1. When a company decides to pursue a segmentation strategy, customization can cause costs to increase and it is difficult to achieve economies of scale.
a. True b. False
2. When a company pioneers new process innovations that lead to value innovation, it effectively changes the game in an industry and may be able to outperform its rivals for a long period of time.
a. True b. False
3. Which generic business-level strategy is based on the intent to lower costs so that a company can lower prices and still make a profit?
a. Broad low-cost strategy
b. Price differentiation strategy
c. Broad differentiation strategy
d. Focus differentiation strategy
e. Focus low-cost strategy
4. The effect of value innovation on the efficiency frontier is that a product can be offered at a greater value at a lower cost than was thought possible.
a. True b. False
5. In commodity markets, competitive advantage goes to the company that has the lowest costs.
a. True b. False
6. The term value innovation is used to describe
a. the way a company decides to group customers based on important differences in their needs to gain a competitive advantage.

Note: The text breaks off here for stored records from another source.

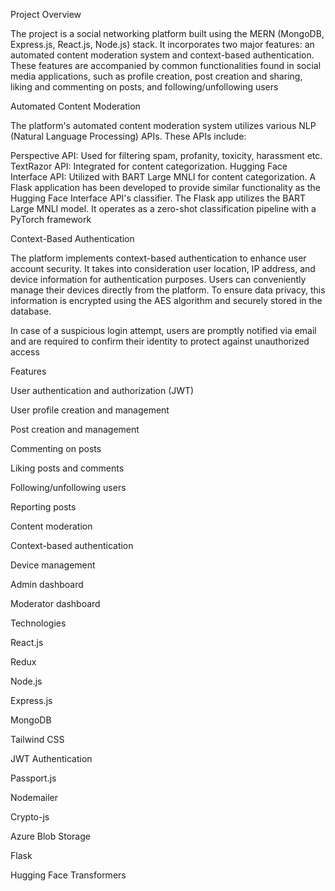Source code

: Project Overview

The project is a social networking platform built using the MERN (MongoDB, Express.js, React.js, Node.js) stack. It incorporates two major features: an automated content moderation system and context-based authentication. These features are accompanied by common functionalities found in social media applications, such as profile creation, post creation and sharing, liking and commenting on posts, and following/unfollowing users


Automated Content Moderation

The platform's automated content moderation system utilizes various NLP (Natural Language Processing) APIs. These APIs include:

Perspective API: Used for filtering spam, profanity, toxicity, harassment etc.
TextRazor API: Integrated for content categorization.
Hugging Face Interface API: Utilized with BART Large MNLI for content categorization.
A Flask application has been developed to provide similar functionality as the Hugging Face Interface API's classifier. The Flask app utilizes the BART Large MNLI model. It operates as a zero-shot classification pipeline with a PyTorch framework


Context-Based Authentication


The platform implements context-based authentication to enhance user account security. It takes into consideration user location, IP address, and device information for authentication purposes. Users can conveniently manage their devices directly from the platform. To ensure data privacy, this information is encrypted using the AES algorithm and securely stored in the database.

In case of a suspicious login attempt, users are promptly notified via email and are required to confirm their identity to protect against unauthorized access


Features

 User authentication and authorization (JWT)
 
 User profile creation and management
 
 Post creation and management
 
 Commenting on posts
 
 Liking posts and comments
 
 Following/unfollowing users
 
 Reporting posts
 
 Content moderation
 
 Context-based authentication
 
 Device management
 
 Admin dashboard
 
 Moderator dashboard



Technologies


React.js

Redux

Node.js

Express.js

MongoDB

Tailwind CSS

JWT Authentication

Passport.js

Nodemailer

Crypto-js

Azure Blob Storage

Flask


Hugging Face Transformers

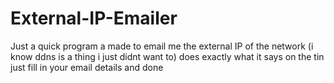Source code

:# External-IP-Emailer
Just a quick program a made to email me the external IP of the network (i know ddns is a thing i just didnt want to)
does exactly what it says on the tin just fill in your email details and done
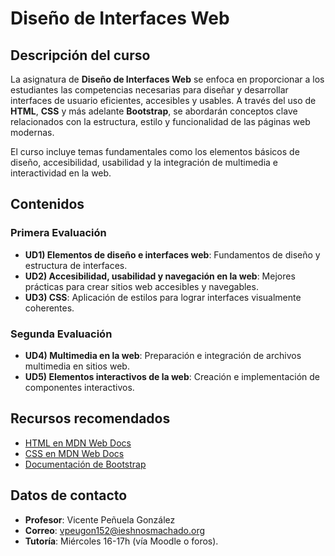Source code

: # Diseño de Interfaces Web

## Descripción del curso

La asignatura de **Diseño de Interfaces Web** se enfoca en proporcionar a los estudiantes las competencias necesarias para diseñar y desarrollar interfaces de usuario eficientes, accesibles y usables. A través del uso de **HTML**, **CSS** y más adelante **Bootstrap**, se abordarán conceptos clave relacionados con la estructura, estilo y funcionalidad de las páginas web modernas.

El curso incluye temas fundamentales como los elementos básicos de diseño, accesibilidad, usabilidad y la integración de multimedia e interactividad en la web.

## Contenidos

### Primera Evaluación
- **UD1) Elementos de diseño e interfaces web**: Fundamentos de diseño y estructura de interfaces.
- **UD2) Accesibilidad, usabilidad y navegación en la web**: Mejores prácticas para crear sitios web accesibles y navegables.
- **UD3) CSS**: Aplicación de estilos para lograr interfaces visualmente coherentes.

### Segunda Evaluación
- **UD4) Multimedia en la web**: Preparación e integración de archivos multimedia en sitios web.
- **UD5) Elementos interactivos de la web**: Creación e implementación de componentes interactivos.


## Recursos recomendados

- [HTML en MDN Web Docs](https://developer.mozilla.org/es/docs/Web/HTML)
- [CSS en MDN Web Docs](https://developer.mozilla.org/es/docs/Web/CSS)
- [Documentación de Bootstrap](https://getbootstrap.com/docs/)

## Datos de contacto

- **Profesor**: Vicente Peñuela González
- **Correo**: vpeugon152@ieshnosmachado.org
- **Tutoría**: Miércoles 16-17h (vía Moodle o foros).

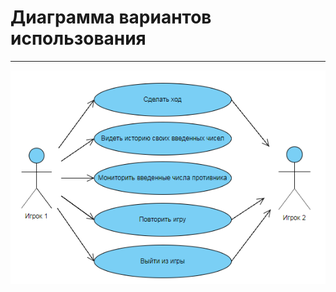 # Диаграмма вариантов использования
---

![Диаграмма вариантов использования](../../../Image/Diagrams/useCaseDiagram.png)

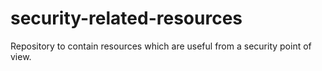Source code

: # security-related-resources
Repository to contain resources which are useful from a security point of view.
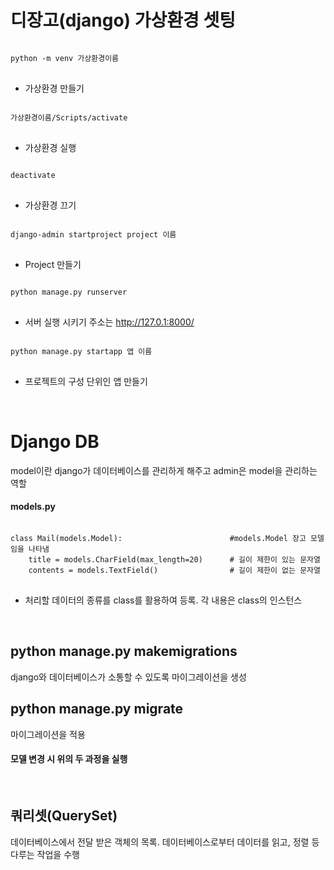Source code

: # 디장고(django) 가상환경 셋팅

<pre>
<code>
python -m venv 가상환경이름
</code>
</pre>
- 가상환경 만들기

<pre>
<code>
가상환경이름/Scripts/activate
</code>
</pre>
- 가상환경 실행

<pre>
<code>
deactivate
</code>
</pre>
- 가상환경 끄기

<pre>
<code>
django-admin startproject project 이름
</code>
</pre>
- Project 만들기

<pre>
<code>
python manage.py runserver
</code>
</pre>
- 서버 실행 시키기 주소는 http://127.0.1:8000/ 

<pre>
<code>
python manage.py startapp 앱 이름
</code>
</pre>
- 프로젝트의 구성 단위인 앱 만들기
</br>

# Django DB
model이란 django가 데이터베이스를 관리하게 해주고 admin은 model을 관리하는 역할

#### models.py
<pre>
<code>
class Mail(models.Model):                        #models.Model 장고 모델임을 나타냄
    title = models.CharField(max_length=20)      # 길이 제한이 있는 문자열
    contents = models.TextField()                # 길이 제한이 없는 문자열
</code>
</pre>
- 처리할 데이터의 종류를 class를 활용하여 등록. 각 내용은 class의 인스턴스

</br>

## python manage.py makemigrations
django와 데이터베이스가 소통할 수 있도록 마이그레이션을 생성
## python manage.py migrate
마이그레이션을 적용
#### 모델 변경 시 위의 두 과정을 실행
</br>

## 쿼리셋(QuerySet)
 데이터베이스에서 전달 받은 객체의 목록. 데이터베이스로부터 데이터를 읽고, 정렬 등 다루는 작업을 수행

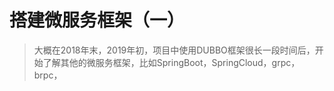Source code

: 
# 搭建微服务框架（一）

> 大概在2018年末，2019年初，项目中使用DUBBO框架很长一段时间后，开始了解其他的微服务框架，比如SpringBoot，SpringCloud，grpc，brpc，

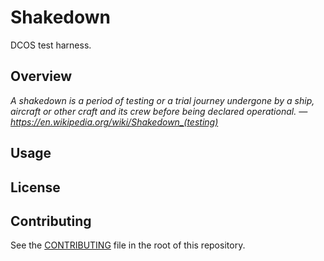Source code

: # Shakedown
DCOS test harness.

## Overview
*A shakedown is a period of testing or a trial journey undergone by a ship, aircraft or other craft and its crew before being declared operational. — https://en.wikipedia.org/wiki/Shakedown_(testing)*

## Usage


## License


## Contributing
See the [CONTRIBUTING](CONTRIBUTING.md) file in the root of this repository.
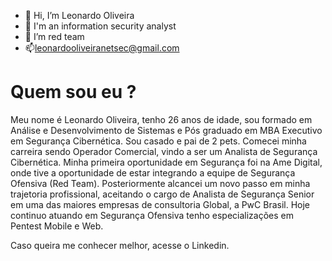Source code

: - 👋 Hi, I’m Leonardo Oliveira
- 👀 I'm an information security analyst
- 🌱 I’m red team
- 📫leonardooliveiranetsec@gmail.com

# Quem sou eu ? 

Meu nome é Leonardo Oliveira, tenho 26 anos de idade, sou formado em Análise e Desenvolvimento de Sistemas e Pós graduado em MBA Executivo em Segurança Cibernética.
Sou casado e pai de 2 pets. Comecei minha carreira sendo Operador Comercial, vindo a ser um Analista de Segurança Cibernética. Minha primeira oportunidade em Segurança foi na Ame Digital, onde tive a oportunidade de estar integrando a equipe de Segurança Ofensiva (Red Team). Posteriormente alcancei um novo passo em minha trajetoria profissional, aceitando o cargo de Analista de Segurança Senior em uma das maiores empresas de consultoria Global, a PwC Brasil. Hoje continuo atuando em Segurança Ofensiva tenho especializações em Pentest Mobile e Web.

Caso queira me conhecer melhor, acesse o Linkedin.
<!---
MrOli01/MrOli01 is a ✨ special ✨ repository because its `README.md` (this file) appears on your GitHub profile.
You can click the Preview link to take a look at your changes.
--->
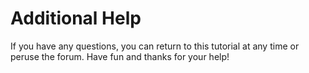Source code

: # Additional Help  

If you have any questions, you can return to this tutorial at any time or peruse the forum. Have fun and thanks for your help!  
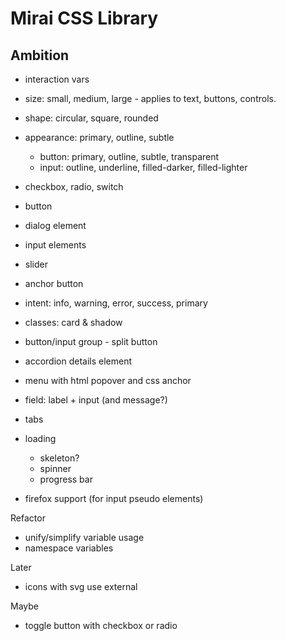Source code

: # Mirai CSS Library

## Ambition
- interaction vars
- size: small, medium, large - applies to text, buttons, controls. 
- shape: circular, square, rounded
- appearance: primary, outline, subtle
  - button: primary, outline, subtle, transparent
  - input: outline, underline, filled-darker, filled-lighter
- checkbox, radio, switch
- button 
- dialog element
- input elements
- slider

- anchor button
- intent: info, warning, error, success, primary
- classes: card & shadow
- button/input group - split button
- accordion details element
- menu with html popover and css anchor
- field: label + input (and message?)
- tabs
- loading
  - skeleton?
  - spinner
  - progress bar
- firefox support (for input pseudo elements)

Refactor
- unify/simplify variable usage
- namespace variables

Later
- icons with svg use external

Maybe
- toggle button with checkbox or radio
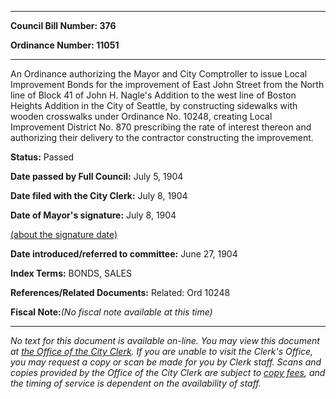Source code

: 

********

**Council Bill Number: 376**
   
**Ordinance Number: 11051**
********

 An Ordinance authorizing the Mayor and City Comptroller to issue Local Improvement Bonds for the improvement of East John Street from the North line of Block 41 of John H. Nagle's Addition to the west line of Boston Heights Addition in the City of Seattle, by constructing sidewalks with wooden crosswalks under Ordinance No. 10248, creating Local Improvement District No. 870 prescribing the rate of interest thereon and authorizing their delivery to the contractor constructing the improvement.

**Status:** Passed
   
**Date passed by Full Council:** July 5, 1904
   
**Date filed with the City Clerk:** July 8, 1904
   
**Date of Mayor's signature:** July 8, 1904
   
[(about the signature date)](/~public/approvaldate.htm)
   
   
   
**Date introduced/referred to committee:** June 27, 1904
   
   
**Index Terms:** BONDS, SALES

**References/Related Documents:** Related: Ord 10248

**Fiscal Note:**_(No fiscal note available at this time)_
********

_No text for this document is available on-line. You may view this document at [the Office of the City Clerk](http://www.seattle.gov/leg/clerk/contactUs.htm). If you are unable to visit the Clerk's Office, you may request a copy or scan be made for you by Clerk staff. Scans and copies provided by the Office of the City Clerk are subject to [copy fees](http://clerk.seattle.gov/~public/clerkfees.htm), and the timing of service is dependent on the availability of staff._

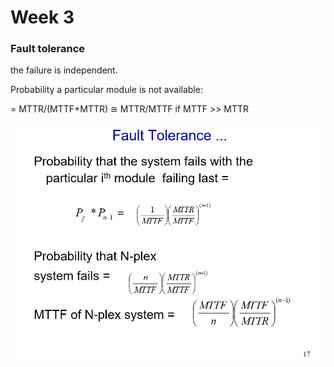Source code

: # Week 3

### Fault tolerance

the failure is independent.

Probability a particular module is not available: 

   = MTTR/(MTTF+MTTR)     ≅ MTTR/MTTF   if MTTF >> MTTR



![](pic/week3_1.png)









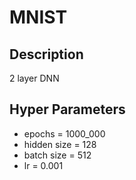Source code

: # MNIST

## Description
2 layer DNN

## Hyper Parameters
- epochs = 1000_000
- hidden size = 128
- batch size = 512
- lr = 0.001
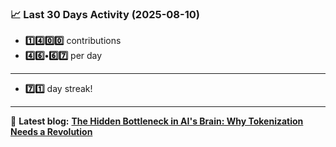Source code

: <!--START_STATS-->
### 📈 Last 30 Days Activity (2025-08-10)  
- **1️⃣4️⃣0️⃣0️⃣** contributions  
- **4️⃣6️⃣•6️⃣7️⃣** per day
---
- **7️⃣1️⃣** day streak!
---
📝 **Latest blog:** [**The Hidden Bottleneck in AI's Brain: Why Tokenization Needs a Revolution**](https://andriak.com/blog/tokenization-revolution)
<!--END_STATS-->
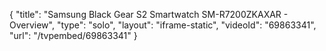 {
    "title": "Samsung Black Gear S2 Smartwatch SM-R7200ZKAXAR - Overview",
    "type": "solo",
    "layout": "iframe-static",
    "videoId": "69863341",
    "url": "\/tvpembed\/69863341"
}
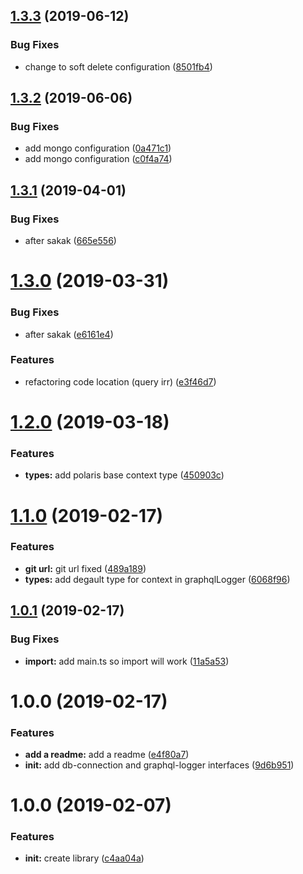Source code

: ## [1.3.3](https://github.com/Enigmatis/utills/compare/v1.3.2...v1.3.3) (2019-06-12)


### Bug Fixes

* change to soft delete configuration ([8501fb4](https://github.com/Enigmatis/utills/commit/8501fb4))

## [1.3.2](https://github.com/Enigmatis/utills/compare/v1.3.1...v1.3.2) (2019-06-06)


### Bug Fixes

* add mongo configuration ([0a471c1](https://github.com/Enigmatis/utills/commit/0a471c1))
* add mongo configuration ([c0f4a74](https://github.com/Enigmatis/utills/commit/c0f4a74))

## [1.3.1](https://github.com/Enigmatis/utills/compare/v1.3.0...v1.3.1) (2019-04-01)


### Bug Fixes

* after sakak ([665e556](https://github.com/Enigmatis/utills/commit/665e556))

# [1.3.0](https://github.com/Enigmatis/utills/compare/v1.2.0...v1.3.0) (2019-03-31)


### Bug Fixes

* after sakak ([e6161e4](https://github.com/Enigmatis/utills/commit/e6161e4))


### Features

* refactoring code location (query irr) ([e3f46d7](https://github.com/Enigmatis/utills/commit/e3f46d7))

# [1.2.0](https://github.com/Enigmatis/utills/compare/v1.1.0...v1.2.0) (2019-03-18)


### Features

* **types:** add polaris base context type ([450903c](https://github.com/Enigmatis/utills/commit/450903c))

# [1.1.0](https://github.com/Enigmatis/utills/compare/v1.0.1...v1.1.0) (2019-02-17)


### Features

* **git url:** git url fixed ([489a189](https://github.com/Enigmatis/utills/commit/489a189))
* **types:** add degault type for context in graphqlLogger ([6068f96](https://github.com/Enigmatis/utills/commit/6068f96))

## [1.0.1](https://github.com/Enigmatis/common/compare/v1.0.0...v1.0.1) (2019-02-17)


### Bug Fixes

* **import:** add main.ts so import will work ([11a5a53](https://github.com/Enigmatis/common/commit/11a5a53))

# 1.0.0 (2019-02-17)


### Features

* **add a readme:** add a readme ([e4f80a7](https://github.com/Enigmatis/common/commit/e4f80a7))
* **init:** add db-connection and graphql-logger interfaces ([9d6b951](https://github.com/Enigmatis/common/commit/9d6b951))

# 1.0.0 (2019-02-07)


### Features

* **init:** create library ([c4aa04a](https://github.com/Enigmatis/mongo-driver/commit/c4aa04a))
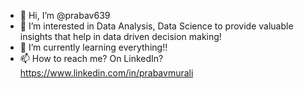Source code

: - 👋 Hi, I’m @prabav639
- 👀 I’m interested in Data Analysis, Data Science to provide valuable insights that help in data driven decision making!
- 🌱 I’m currently learning everything!!
- 📫 How to reach me? On LinkedIn? https://www.linkedin.com/in/prabavmurali

<!---
prabav639/prabav639 is a ✨ special ✨ repository because its `README.md` (this file) appears on your GitHub profile.
You can click the Preview link to take a look at your changes.
--->
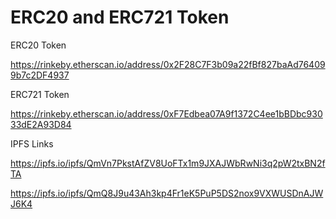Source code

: # ERC20 and ERC721 Token

ERC20 Token

https://rinkeby.etherscan.io/address/0x2F28C7F3b09a22fBf827baAd764099b7c2DF4937


ERC721 Token

https://rinkeby.etherscan.io/address/0xF7Edbea07A9f1372C4ee1bBDbc93033dE2A93D84

IPFS Links

https://ipfs.io/ipfs/QmVn7PkstAfZV8UoFTx1m9JXAJWbRwNi3q2pW2txBN2fTA

https://ipfs.io/ipfs/QmQ8J9u43Ah3kp4Fr1eK5PuP5DS2nox9VXWUSDnAJWJ6K4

b. a business’s overall competitive theme, the way it positions itself in the marketplace to gain a competitive advantage, and the different positioning strategies that can be used in different industry settings.
c. what happens when innovation pushes out the efficiency frontier in an industry, allowing for greater value to be offered through superior differentiation at a lower cost than was previously thought possible.
d. what happens when a company decides to ignore different segments and produce a standardized product for the average consumer.
e. what happens when a company decides to serve many segments or even the entire market, producing different offerings for different segments.